■ **Text passage**:
╭──

I mean if node blacklisting in Spark would be perfectly aligned to YARN then it would be just redundant to have it in Spark in the first place.

I'm not super familiar with exactly how the blacklisting works in yarn itself -- it looks like its only going to blacklist the node for the AM, not other nodes for general containers. I don't totally follow where the KILLED_BY_RESOURCEMANAGER status is generated, but it does seem like a good idea to protect against this, maybe there is a race where the container is created by the RM, but before it reports back to the driver it gets killed with KILLED_BY_RESOURCEMANAGER. (another reason I'm curious if @Ngone51 is actually seeing this cause problems, or just noticed a case to improve.)

Ngone51 · 2018-12-06T03:00:17Z

I mean if node blacklisting in Spark would be perfectly aligned to YARN then it would be just redundant to have it in Spark in the first place.

This change seems result in perfectly aligned to YARN for node blacklisting in Spark, but my original thought is that some exit status (e.g. KILLED_BY_RESOURCEMANAGER ), currently, should not lead to a node blacklisting. So, actually, perfectly aligned to YARN is not the real target of this change, and we can also make some custom strategy for Spark.

Take for example disk failure.

For spark task level backlisting, is it should be delegated to schedulerBlacklist in YarnAllocatorBlacklistTracker ?

And it seems ContainerExitStatus.DISKS_FAILED in YARN is not same with Spark tasks' disk failure.

Ngone51 · 2018-12-06T03:02:06Z

Are you seeing actual issues with this blacklisting when it shouldn't?

Unfortunately, no. @tgravescs @squito

Ngone51 · 2018-12-06T03:14:56Z

it looks like its only going to blacklist the node for the AM, not other nodes for general containers.

@squito Yarn have blacklist for AM when config am-scheduling.node-blacklisting-enabled=true, and have ContainerFailureTracker for general containers(haven't find a config for it).

SparkQA · 2018-12-06T06:51:40Z

Test build #99757 has finished for PR 23223 at commit 2d1c27a.

This patch passes all tests.
This patch merges cleanly.
This patch adds no public classes.

tgravescs · 2018-12-06T14:13:15Z

if you aren't seeing actual issues with this I guess it would be interesting to test it further to see if it does. I can see spark blacklisting when it shouldn't for exit codes like you mention (KILLED_BY_RESOURCEMANAGER) . so I guess I would like to see someone test this further and determine if that happens. If it does we should change to bug and put into 2.4.1.

Ngone51 · 2018-12-06T14:39:05Z

it would be interesting to test it further to see if it does.

@tgravescs Yeah, I have the same thought. I'd like to try it, but I can not guarantee that I can achieve it... Because I have never done this kind of test before. I'll try my best.

Ngone51 · 2018-12-10T04:07:40Z

Hi @tgravescs , I tried it, but found it's difficult to produce KILLED_BY_RESOURCEMANAGER exit status. I followed YARN-73 YARN-495, but things didn't go as I expected.

╰──

■ **Assignment 1**:
In the Spark blacklisting thread:
(a) Which config setting turns on YARN's blacklist for the AM?
(b) If testing shows a problem, which release does tgravescs want the change put into?
(c) Which two YARN issues did Ngone51 follow when trying to produce the KILLED_BY_RESOURCEMANAGER exit status?
■ **Assignment 2**:
How might the Spark blacklisting thread go on after its last sentence? Write the next part.

■ **Data extract**:
╭──

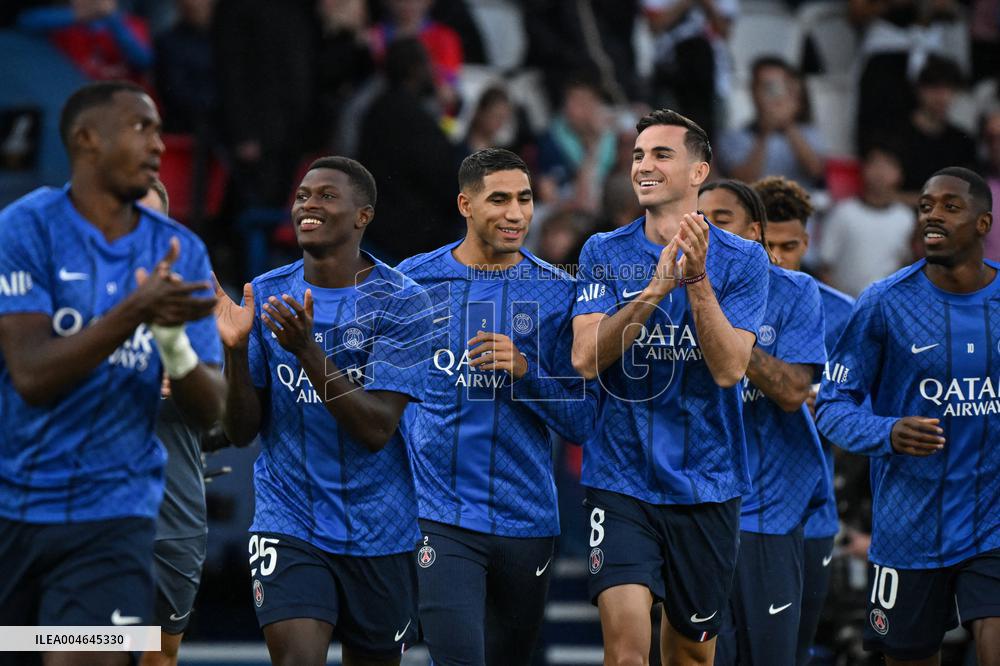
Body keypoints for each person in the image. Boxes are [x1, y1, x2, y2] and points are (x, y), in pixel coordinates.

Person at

╰──

■ **Answer 1**:
(a) am-scheduling.node-blacklisting-enabled=true
(b) 2.4.1
(c) YARN-73 and YARN-495

■ **Answer 2**:
tgravescs · 2018-12-10T19:34:52Z

ok thanks for trying. if I get a chance I can try later in the week, but that doesn't have to block this now if someone else has time to review before I get to it. We can always pull it back later.

tgravescs · 2018-12-18T14:35:00Z

sorry for the delay on this, will try it out today

tgravescs · 2018-12-20T15:27:58Z

resource-managers/yarn/src/main/scala/org/apache/spark/deploy/yarn/YarnAllocator.scala

+            // oop-yarn-project/hadoop-yarn/hadoop-yarn-common/src/main/java/org/ap
+            // ache/hadoop/yarn/util/Apps.java#L273 for details)
+            if (NOT_APP_AND_SYSTEM_FAULT_EXIT_STATUS.contains(other_exit_status)) {
+              (true, s"Container marked as failed: $containerId$onHostStr" +


I think we want to return false here for exitCausedByApp since these don't seem to be issues with the App. From the comment in the yarn code: // Neither the app's fault nor the system's fault. This happens by design,
// so no need for skipping nodes

If we mark it as true then it counts against our task failure, if its false it doesn't seems like these shouldn't count against our failures.

Make sense.

tgravescs · 2018-12-20T15:28:24Z

resource-managers/yarn/src/main/scala/org/apache/spark/deploy/yarn/YarnAllocator.scala

+            // ache/hadoop/yarn/util/Apps.java#L273 for details)
+            if (NOT_APP_AND_SYSTEM_FAULT_EXIT_STATUS.contains(other_exit_status)) {
+              (true, s"Container marked as failed: $containerId$onHostStr" +
+                s". Exit status:  ${completedContainer.getExitStatus}" +


remove extra space after :

tgravescs · 2018-12-20T15:28:52Z

resource-managers/yarn/src/main/scala/org/apache/spark/deploy/yarn/YarnAllocator.scala

+              // completed container from a bad node
+              allocatorBlacklistTracker.handleResourceAllocationFailure(hostOpt)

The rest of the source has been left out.